Environmental issues are a major piece of the business plan Exide has put together as it prepares its Chapter 11 exit plan, Mr. Ziman told the court.
“We’re considering options around the treatment of legacy environmental liabilities,” Mr. Ziman said. Besides the environmental obligations for its operating facilities, Exide is spending on maintenance and cleanup of 15 to 16 nonoperating sites, he said.
“We’re thinking of ways to address those, perhaps, in the context of a Chapter 11 plan,” Mr. Ziman said.

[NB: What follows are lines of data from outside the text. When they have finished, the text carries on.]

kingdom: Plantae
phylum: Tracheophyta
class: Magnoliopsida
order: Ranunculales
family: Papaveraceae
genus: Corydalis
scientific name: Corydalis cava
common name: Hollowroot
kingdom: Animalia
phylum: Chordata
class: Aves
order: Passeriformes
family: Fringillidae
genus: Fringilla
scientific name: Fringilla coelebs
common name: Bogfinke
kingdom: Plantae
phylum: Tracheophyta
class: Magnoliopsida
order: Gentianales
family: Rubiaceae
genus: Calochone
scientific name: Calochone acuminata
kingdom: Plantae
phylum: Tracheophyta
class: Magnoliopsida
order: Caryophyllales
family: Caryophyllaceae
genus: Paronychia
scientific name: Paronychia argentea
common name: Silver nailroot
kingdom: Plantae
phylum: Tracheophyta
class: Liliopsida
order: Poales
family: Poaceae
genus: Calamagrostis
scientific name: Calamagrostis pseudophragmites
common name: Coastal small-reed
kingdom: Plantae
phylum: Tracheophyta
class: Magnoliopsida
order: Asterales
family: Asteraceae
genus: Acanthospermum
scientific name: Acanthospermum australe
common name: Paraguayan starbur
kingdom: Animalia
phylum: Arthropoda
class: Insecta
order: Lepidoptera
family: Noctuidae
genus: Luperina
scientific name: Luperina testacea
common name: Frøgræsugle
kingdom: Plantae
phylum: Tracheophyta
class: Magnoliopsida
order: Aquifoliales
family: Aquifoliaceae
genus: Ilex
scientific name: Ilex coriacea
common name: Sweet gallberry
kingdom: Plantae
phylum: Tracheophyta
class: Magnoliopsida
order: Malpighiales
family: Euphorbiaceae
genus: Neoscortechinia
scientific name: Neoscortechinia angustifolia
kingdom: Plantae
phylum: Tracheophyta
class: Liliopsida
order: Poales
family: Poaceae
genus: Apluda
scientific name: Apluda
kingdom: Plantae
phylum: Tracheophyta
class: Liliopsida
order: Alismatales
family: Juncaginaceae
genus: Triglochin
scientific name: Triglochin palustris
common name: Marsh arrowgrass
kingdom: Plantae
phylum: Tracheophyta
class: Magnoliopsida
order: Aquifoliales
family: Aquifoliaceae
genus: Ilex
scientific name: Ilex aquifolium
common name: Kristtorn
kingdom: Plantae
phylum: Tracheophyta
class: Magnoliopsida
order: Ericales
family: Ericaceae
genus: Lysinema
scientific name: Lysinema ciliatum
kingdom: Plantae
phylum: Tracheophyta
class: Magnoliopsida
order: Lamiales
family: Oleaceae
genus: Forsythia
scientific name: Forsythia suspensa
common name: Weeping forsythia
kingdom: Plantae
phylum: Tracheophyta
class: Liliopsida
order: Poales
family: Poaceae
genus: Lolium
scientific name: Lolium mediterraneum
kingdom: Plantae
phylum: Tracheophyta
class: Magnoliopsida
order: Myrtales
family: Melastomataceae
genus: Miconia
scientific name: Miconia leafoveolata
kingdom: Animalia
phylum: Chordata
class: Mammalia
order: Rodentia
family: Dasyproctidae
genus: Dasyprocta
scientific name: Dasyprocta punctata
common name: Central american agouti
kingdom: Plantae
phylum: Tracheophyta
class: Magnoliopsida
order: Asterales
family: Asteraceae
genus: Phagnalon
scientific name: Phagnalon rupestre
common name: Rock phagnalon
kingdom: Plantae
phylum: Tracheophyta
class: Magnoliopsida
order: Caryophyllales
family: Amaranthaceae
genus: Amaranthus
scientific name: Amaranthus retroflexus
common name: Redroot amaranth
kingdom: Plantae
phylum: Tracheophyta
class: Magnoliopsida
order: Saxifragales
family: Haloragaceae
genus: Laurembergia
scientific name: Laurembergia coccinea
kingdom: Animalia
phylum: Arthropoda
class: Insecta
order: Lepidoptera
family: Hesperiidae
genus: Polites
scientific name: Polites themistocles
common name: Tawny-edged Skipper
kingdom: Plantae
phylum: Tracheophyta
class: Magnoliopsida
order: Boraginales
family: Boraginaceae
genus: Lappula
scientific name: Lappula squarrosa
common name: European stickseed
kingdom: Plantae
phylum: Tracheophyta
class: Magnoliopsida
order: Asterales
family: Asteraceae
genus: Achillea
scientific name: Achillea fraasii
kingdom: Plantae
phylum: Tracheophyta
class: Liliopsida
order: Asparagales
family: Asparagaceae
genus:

In the meantime, the company is contending day-to-day with regulators, particularly in California, where the Vernon plant which supplies cheap lead for Exide’s battery-making operations has become a focal point of criticism from community activists, as well as a concern for regulators. Some 900 personal injury claims stemming from the Vernon operations have been filed in Exide’s Chapter 11 case.
California regulators ordered Exide’s Vernon plant to shut down shortly before the bankruptcy filing, but the company won an order reversing that edict.
Exide filed for Chapter 11 protection in June 2013 intent on reshaping its balance sheet. It is due to file a Chapter 11 plan by the end of May.